__Zu analysierender Text__:
┌──

Westminster Abbey ist eine aktive Kirche, in der mehrmals täglich Gebete und Gottesdienste stattfinden. Ihre hoch aufragenden Gewölbe verkünden die unermessliche Größe Gottes, der nach Ansicht der Christen als Person sowohl innerhalb als auch außerhalb unserer täglichen Welt existiert. Wie viele andere prachtvolle Kirchen hat auch die Westminster Abbey die Form eines Kreuzes, um an den Tod von Jesus Christus zu erinnern, die Auferstehung und das Leben für jeden, der an ihn glaubt.

Östlich der Kirchenschranke befindet sich der Lettner, von dem seit Jahrhunderten bei Gottesdiensten die Größe Gottes besungen und lobgepriesen wird. Auf den Altären wird das zentrale Element der Anbetung Gottes durch die Christen, das Abendmahl, die Kommunion oder die Messe zelebriert. Durch diesen Akt der Danksagung, der im Gedenken an den Tod und die Auferstehung Jesu Christi stattfindet, verbinden sich Gläubige mit ihm, indem sie das Sakrament von Brot und Wein miteinander teilen.

Die Grabmale und Denkmäler stehen sowohl für menschliche Würde und Errungenschaften sowie für den Glauben der Christen an ein Leben nach dem Tod.

└──

__Aufgabe 1__: Welche Form hat die Kirche laut dem Text über die Westminster Abbey?
__Aufgabe 2__: Schreib den Text über die Westminster Abbey nach seinem letzten Satz weiter.
Die Zeilen haben damit nichts zu tun.

[Datensätze]
┌──

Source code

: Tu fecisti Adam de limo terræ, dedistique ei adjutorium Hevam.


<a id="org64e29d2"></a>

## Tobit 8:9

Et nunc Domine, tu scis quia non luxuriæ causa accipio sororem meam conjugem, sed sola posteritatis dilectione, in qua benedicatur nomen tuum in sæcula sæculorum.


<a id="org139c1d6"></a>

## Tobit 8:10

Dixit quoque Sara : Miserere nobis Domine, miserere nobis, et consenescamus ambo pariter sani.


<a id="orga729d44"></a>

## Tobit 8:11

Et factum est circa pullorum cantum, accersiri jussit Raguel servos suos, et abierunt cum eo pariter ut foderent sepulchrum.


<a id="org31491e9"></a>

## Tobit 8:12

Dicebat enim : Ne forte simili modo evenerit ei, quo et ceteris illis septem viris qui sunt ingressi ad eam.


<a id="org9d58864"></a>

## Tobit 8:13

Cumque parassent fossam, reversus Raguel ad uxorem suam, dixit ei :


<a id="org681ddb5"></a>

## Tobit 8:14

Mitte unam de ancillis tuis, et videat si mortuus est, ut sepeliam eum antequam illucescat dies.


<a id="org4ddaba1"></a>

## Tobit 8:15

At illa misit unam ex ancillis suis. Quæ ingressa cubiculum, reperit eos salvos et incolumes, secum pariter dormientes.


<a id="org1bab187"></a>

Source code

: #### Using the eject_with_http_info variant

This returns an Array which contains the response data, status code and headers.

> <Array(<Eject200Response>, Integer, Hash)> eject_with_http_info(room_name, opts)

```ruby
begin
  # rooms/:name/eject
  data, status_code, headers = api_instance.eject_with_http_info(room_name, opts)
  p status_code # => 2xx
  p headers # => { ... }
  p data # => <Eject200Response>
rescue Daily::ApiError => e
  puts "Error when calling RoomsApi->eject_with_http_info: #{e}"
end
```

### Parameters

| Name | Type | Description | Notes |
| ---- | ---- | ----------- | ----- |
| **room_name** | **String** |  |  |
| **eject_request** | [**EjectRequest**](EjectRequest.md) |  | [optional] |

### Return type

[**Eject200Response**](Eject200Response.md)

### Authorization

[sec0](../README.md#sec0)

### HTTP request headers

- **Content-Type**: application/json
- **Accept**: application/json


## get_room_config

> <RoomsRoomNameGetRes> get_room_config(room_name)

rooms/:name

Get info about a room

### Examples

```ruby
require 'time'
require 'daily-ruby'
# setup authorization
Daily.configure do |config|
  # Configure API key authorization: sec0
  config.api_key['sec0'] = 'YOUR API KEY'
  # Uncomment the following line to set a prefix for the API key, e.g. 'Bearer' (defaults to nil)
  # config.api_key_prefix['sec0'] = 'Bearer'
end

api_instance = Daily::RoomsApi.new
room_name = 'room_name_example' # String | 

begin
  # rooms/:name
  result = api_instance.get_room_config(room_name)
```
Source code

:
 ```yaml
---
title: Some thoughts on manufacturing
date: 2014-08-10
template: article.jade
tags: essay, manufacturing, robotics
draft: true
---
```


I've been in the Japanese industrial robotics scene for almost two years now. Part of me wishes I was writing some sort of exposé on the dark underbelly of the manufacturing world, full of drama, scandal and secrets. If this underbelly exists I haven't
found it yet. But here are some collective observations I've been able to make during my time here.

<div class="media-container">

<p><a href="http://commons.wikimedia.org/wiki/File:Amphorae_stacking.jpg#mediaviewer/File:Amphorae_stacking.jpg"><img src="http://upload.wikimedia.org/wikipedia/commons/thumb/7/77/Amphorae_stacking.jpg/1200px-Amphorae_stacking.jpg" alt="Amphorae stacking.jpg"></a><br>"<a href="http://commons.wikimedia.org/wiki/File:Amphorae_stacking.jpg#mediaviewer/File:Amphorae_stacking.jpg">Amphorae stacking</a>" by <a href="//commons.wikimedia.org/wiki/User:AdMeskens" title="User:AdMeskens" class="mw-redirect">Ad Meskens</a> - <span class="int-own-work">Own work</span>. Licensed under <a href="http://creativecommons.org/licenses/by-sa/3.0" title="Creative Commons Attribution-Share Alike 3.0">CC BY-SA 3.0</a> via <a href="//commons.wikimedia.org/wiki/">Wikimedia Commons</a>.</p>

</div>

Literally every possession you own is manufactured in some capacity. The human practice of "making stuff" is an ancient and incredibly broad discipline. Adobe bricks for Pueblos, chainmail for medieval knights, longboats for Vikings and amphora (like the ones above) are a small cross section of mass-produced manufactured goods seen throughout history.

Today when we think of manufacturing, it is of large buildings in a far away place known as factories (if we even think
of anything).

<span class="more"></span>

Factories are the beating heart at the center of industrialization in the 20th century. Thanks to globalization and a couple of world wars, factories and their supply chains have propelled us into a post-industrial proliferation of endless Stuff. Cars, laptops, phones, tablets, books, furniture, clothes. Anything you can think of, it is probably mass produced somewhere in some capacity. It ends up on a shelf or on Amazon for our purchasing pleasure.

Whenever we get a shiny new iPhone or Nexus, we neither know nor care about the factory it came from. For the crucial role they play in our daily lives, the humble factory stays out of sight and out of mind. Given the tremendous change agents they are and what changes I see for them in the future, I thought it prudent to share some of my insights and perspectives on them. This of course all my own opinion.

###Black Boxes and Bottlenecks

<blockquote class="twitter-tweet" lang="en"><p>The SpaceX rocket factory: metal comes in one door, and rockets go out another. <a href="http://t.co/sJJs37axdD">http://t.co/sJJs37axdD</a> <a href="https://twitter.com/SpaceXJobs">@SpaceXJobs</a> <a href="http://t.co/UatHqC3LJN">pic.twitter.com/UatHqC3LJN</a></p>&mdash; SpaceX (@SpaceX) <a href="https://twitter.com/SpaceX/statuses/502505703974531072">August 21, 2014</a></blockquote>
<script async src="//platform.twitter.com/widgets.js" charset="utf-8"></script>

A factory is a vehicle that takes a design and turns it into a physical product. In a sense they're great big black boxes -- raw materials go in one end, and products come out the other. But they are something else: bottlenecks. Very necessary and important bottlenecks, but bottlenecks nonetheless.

└──

__Ergebnis 1__: Die Form eines Kreuzes.

__Ergebnis 2__:
Die Westminster Abbey wurde im 10. Jahrhundert gegründet. In dieser Zeit erkannten die meisten Christen in Europa die Autorität der römisch- katholischen Kirche und des Papstes an. Die Reformation im 16. Jahrhundert brachte in ganz Europa viele Veränderungen der Organisation und des Gottesdienstes in Kirchen mit sich. Die Church of England (die Mutterkirche der anglikanischen Kommunion) sagte sich von Rom los. Obwohl sie dennoch viele ihrer Traditionen bewahrte, entwickelte sie eigene Formen der Anbetung, indem sie den Gottesdienst auf Englisch und nicht auf Latein abhielt und die Heilige Schrift sowie die Tradition als maßgeblich festlegte.